- _Written instruction_:
Copy the article about Kitchen Sink becoming a Dark Horse imprint word for word, from its first line to its last.

---------- Source passage

Posted in: Comics | Tagged: Comics, dark horse, kitchen sink
Dark Horse, Kitchen Sink And The Comics Industry
I remember being fascinated with the Comics Journal's reports on the comics publisher Kitchen Sink buying fellow publisher Tundra. Or was it Tundra buying Kitchen Sink? The Journal was keen to point out how unclear it was, and how the official PR on the matter was blatantly not to be trusted.
And there, right in that moment, Bleeding Cool was born in my head.
Now Kitchen Sink is to be revived as a new imprint from Dark Horse Comics. ICV2 reports;
Kitchen Sink Books, the newly formed company of famed cartoonist, editor, and publisher Denis Kitchen and book designer/editor John Lind, will become a new imprint at Dark Horse Comics as a joint venture of the companies. The new imprint will release four to six large-format art books, archival reprints, and original graphic novels a year.
The first Kitchen Sink Books release will be The Best of Comix Book: When Marvel Went Underground!, collecting the long-out-of-print material from the Marvel magazine edited by Kitchen and Stan Lee from 1974 to 1976. Creators in the collection, which will be released in November, include Joel Beck, Kim Deitch, Justin Green, Harvey Pekar, Trina Robbins, Art Spiegelman, Skip Williamson, and S. Clay Wilson.

--------------------
---------- Dataset rows

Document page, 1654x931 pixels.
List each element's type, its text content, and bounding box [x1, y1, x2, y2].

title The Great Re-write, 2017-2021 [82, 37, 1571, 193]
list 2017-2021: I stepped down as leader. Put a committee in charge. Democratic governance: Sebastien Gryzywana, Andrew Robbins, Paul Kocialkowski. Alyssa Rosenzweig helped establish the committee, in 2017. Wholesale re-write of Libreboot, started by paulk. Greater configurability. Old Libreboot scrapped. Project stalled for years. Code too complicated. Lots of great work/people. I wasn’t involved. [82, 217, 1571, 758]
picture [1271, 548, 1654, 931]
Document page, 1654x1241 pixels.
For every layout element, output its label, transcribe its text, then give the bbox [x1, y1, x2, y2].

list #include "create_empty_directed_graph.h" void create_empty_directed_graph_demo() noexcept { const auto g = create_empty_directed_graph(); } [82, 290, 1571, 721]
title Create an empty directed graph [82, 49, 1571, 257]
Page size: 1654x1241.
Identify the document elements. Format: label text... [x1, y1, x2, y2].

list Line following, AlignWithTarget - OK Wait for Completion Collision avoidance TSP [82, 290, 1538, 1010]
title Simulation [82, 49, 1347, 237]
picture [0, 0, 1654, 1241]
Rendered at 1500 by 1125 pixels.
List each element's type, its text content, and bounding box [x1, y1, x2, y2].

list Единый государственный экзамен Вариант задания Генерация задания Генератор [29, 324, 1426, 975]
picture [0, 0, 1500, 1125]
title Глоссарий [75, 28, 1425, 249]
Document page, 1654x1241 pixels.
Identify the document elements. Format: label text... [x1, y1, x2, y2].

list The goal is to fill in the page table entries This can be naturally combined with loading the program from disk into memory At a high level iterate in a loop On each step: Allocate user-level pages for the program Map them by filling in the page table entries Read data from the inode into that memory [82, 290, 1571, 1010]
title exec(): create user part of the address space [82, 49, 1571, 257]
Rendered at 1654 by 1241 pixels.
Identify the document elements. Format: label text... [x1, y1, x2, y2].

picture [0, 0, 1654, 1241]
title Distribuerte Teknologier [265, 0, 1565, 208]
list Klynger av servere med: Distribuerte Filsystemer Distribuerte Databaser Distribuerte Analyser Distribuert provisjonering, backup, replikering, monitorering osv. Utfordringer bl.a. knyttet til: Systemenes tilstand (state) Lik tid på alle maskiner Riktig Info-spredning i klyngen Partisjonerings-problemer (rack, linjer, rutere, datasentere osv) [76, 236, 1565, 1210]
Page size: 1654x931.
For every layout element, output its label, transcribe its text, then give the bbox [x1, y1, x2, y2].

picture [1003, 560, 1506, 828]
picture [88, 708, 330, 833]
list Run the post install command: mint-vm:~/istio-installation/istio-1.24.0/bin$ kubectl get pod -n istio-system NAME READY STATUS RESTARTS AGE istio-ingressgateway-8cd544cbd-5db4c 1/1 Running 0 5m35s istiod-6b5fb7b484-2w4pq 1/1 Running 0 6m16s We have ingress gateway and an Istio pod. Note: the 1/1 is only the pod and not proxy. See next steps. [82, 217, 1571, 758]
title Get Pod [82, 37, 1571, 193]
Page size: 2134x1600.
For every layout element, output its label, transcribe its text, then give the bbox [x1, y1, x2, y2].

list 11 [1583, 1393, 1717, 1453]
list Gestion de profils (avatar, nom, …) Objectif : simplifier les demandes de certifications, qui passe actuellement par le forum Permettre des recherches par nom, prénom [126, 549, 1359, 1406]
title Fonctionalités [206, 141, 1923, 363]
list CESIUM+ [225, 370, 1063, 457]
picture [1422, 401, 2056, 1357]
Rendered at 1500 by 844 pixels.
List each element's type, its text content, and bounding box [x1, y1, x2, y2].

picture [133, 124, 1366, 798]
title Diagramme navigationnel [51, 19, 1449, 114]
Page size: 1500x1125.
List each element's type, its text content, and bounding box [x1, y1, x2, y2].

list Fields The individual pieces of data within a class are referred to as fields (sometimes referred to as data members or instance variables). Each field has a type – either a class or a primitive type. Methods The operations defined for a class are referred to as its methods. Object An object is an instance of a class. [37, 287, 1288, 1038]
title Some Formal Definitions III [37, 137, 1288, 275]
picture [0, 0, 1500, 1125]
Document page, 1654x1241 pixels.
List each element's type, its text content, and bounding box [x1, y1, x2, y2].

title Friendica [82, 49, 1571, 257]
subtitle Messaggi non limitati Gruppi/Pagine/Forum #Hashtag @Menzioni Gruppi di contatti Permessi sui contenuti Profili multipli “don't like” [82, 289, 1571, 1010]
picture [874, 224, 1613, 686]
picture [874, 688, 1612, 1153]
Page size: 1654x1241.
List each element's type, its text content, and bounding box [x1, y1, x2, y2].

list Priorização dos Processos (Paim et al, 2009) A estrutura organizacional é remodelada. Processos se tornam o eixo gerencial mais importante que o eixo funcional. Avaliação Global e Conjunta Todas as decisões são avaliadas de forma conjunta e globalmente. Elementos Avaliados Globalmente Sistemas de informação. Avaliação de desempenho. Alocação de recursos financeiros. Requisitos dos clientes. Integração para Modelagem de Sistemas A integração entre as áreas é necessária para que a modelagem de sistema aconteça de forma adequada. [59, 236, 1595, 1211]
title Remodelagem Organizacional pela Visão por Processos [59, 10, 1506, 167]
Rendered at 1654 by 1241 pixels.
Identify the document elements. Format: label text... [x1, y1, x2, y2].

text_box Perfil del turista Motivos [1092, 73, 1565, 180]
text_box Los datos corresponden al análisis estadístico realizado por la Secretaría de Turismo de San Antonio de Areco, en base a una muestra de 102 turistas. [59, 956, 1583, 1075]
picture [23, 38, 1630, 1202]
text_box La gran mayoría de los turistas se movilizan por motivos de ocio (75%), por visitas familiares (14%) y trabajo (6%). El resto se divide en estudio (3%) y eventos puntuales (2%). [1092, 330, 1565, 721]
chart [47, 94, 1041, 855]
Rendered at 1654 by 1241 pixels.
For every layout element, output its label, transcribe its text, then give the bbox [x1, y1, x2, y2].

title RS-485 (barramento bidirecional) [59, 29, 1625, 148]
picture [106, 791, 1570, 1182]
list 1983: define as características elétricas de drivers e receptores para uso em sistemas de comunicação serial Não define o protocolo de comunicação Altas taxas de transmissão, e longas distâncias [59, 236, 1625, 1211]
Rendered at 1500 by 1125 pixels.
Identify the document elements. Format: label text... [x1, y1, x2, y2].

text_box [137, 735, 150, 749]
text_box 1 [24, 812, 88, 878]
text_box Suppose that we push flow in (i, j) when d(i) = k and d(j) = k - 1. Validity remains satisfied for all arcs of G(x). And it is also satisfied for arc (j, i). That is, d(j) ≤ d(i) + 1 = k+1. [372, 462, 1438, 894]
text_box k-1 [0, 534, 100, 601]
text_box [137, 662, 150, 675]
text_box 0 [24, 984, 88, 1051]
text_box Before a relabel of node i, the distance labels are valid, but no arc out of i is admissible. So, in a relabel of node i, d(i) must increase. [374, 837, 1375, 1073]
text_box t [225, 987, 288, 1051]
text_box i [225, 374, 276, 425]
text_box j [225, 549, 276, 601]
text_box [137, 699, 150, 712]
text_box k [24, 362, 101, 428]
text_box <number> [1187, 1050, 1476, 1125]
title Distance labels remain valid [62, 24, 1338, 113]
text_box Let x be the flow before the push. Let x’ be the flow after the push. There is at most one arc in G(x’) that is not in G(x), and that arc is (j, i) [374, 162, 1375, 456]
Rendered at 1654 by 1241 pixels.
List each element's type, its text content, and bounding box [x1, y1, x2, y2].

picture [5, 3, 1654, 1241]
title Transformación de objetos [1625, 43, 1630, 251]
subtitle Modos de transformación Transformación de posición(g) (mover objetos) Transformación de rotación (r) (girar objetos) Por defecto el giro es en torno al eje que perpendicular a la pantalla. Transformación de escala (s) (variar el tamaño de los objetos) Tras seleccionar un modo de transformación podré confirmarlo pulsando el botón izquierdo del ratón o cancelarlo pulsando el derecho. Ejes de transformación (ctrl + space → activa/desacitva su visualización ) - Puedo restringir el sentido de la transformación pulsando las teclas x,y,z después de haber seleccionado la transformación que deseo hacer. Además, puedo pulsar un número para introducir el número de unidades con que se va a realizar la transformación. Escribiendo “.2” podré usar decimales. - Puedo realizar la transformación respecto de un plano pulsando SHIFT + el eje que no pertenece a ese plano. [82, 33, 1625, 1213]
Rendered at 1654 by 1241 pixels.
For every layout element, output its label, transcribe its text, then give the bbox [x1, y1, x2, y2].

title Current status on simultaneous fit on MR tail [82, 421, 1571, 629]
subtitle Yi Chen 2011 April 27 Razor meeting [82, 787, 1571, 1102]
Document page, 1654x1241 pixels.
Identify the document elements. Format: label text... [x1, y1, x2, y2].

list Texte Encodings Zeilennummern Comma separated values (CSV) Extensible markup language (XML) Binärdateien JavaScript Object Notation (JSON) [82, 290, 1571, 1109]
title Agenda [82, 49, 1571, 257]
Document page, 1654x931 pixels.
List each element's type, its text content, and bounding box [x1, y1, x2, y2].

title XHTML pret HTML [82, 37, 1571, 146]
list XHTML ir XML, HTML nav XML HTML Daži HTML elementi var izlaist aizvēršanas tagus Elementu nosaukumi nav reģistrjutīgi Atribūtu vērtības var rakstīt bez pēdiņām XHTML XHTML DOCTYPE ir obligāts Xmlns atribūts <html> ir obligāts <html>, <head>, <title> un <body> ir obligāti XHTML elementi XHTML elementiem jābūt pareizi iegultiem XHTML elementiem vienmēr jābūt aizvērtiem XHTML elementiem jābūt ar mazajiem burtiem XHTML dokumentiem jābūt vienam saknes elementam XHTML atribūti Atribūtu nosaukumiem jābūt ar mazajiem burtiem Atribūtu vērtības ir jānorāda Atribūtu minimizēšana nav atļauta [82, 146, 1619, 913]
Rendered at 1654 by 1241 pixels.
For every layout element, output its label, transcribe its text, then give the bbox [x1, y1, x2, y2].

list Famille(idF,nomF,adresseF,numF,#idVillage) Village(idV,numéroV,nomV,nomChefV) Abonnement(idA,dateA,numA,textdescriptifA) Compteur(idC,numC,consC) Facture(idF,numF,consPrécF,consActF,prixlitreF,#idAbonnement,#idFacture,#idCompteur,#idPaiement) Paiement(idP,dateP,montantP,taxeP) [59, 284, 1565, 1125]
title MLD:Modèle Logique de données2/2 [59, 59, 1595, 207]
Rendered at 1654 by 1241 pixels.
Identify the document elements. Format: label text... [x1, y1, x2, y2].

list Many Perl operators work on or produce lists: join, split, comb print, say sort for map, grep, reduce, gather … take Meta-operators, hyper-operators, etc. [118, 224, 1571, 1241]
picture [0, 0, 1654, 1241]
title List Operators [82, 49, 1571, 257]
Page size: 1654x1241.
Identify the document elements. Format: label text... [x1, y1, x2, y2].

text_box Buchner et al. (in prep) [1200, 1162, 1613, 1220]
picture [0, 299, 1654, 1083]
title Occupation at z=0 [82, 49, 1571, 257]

--------------------

- _Finished answer_:
Posted in: Comics | Tagged: Comics, dark horse, kitchen sink
Dark Horse, Kitchen Sink And The Comics Industry
I remember being fascinated with the Comics Journal's reports on the comics publisher Kitchen Sink buying fellow publisher Tundra. Or was it Tundra buying Kitchen Sink? The Journal was keen to point out how unclear it was, and how the official PR on the matter was blatantly not to be trusted.
And there, right in that moment, Bleeding Cool was born in my head.
Now Kitchen Sink is to be revived as a new imprint from Dark Horse Comics. ICV2 reports;
Kitchen Sink Books, the newly formed company of famed cartoonist, editor, and publisher Denis Kitchen and book designer/editor John Lind, will become a new imprint at Dark Horse Comics as a joint venture of the companies. The new imprint will release four to six large-format art books, archival reprints, and original graphic novels a year.
The first Kitchen Sink Books release will be The Best of Comix Book: When Marvel Went Underground!, collecting the long-out-of-print material from the Marvel magazine edited by Kitchen and Stan Lee from 1974 to 1976. Creators in the collection, which will be released in November, include Joel Beck, Kim Deitch, Justin Green, Harvey Pekar, Trina Robbins, Art Spiegelman, Skip Williamson, and S. Clay Wilson.